Life after imprisonment couldn’t be the same as before for my colleagues and myself. I have lost all the trust on the government’s either capacity or willingness to protect its people’s wellbeing. I have read a lot of government sponsored lies written on state-owned Addis Zemen newspaper against the Zone 9 blogging collective to which I am a co-founding member and to which we were targeted of ‘enemies of the government’. My friends and I are living a tragedy. We can’t be anywhere we want for we don’t have the luxury of being considered commoners, but dissidents from whom the government is looking a mistake to throw back to jail.

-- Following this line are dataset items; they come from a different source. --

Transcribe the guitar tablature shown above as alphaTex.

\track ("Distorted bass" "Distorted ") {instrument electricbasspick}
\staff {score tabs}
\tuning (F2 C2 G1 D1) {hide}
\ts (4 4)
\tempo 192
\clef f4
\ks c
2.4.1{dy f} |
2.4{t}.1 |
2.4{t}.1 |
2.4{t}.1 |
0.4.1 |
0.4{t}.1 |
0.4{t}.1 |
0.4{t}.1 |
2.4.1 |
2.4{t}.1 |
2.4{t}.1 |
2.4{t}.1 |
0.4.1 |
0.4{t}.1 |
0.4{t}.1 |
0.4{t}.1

Some people tell me the countless migration of Ethiopians at risky routes is motivated by economic challenges; I say the economic challenge is the foster child of political failures. The same kind of people tell me prisoners were killed when they try to escape a prison that had caught fire; they also tell me people died in stampede during a protest in a religious festival where government in the country fired tear gas. I disagree because the cause of deaths in either incident is irresponsible acts of government forces. I don’t just blame the helpless victims. The attempt to justify such kind of things drives me emotionally mad. It drives me mad because it could have been me who has drowned in an ocean or who got executed by some terrorists in Sahara desert; it could have been me who has been burned down into ashes or who has been killed in the stampede. I feel the pain because I know it all comes to me yet before a while. And, I don’t hate (even like) my emotionality because it is what makes me human.

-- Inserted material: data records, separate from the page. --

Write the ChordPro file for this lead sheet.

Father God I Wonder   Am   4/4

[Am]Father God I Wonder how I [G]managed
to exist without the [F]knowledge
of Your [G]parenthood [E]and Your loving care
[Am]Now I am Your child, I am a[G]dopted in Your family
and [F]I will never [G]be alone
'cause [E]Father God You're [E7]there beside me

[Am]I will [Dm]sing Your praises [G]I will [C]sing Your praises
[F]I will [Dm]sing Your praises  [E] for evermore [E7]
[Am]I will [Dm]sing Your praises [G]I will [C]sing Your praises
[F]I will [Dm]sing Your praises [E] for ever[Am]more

I get angry, then sad, then frightened. I became more vulnerable than before and more than an average person. This is the life of mine and my friends. We were raised in a way to end up dissidents. We are emotionally affected. In fact, we can’t have humanity without being emotional.

Now, the government in Ethiopia has declared a ‘state of emergency’ that lasts in six months. As ‘the usual suspects’ because of our dissents, my friends and I are scared more than before. It has always been a risky thing to criticize the government here. Furthermore, this declaration has given the government the right to arrest us even without an excuse. I’m publishing this personal note as a blog because I am afraid I may be arrested sometime soon. If so I want people read me and understand me. I want people to also understand my likes to understand the desperate protests in Ethiopia. It’s an attempt to survive as human with dignity.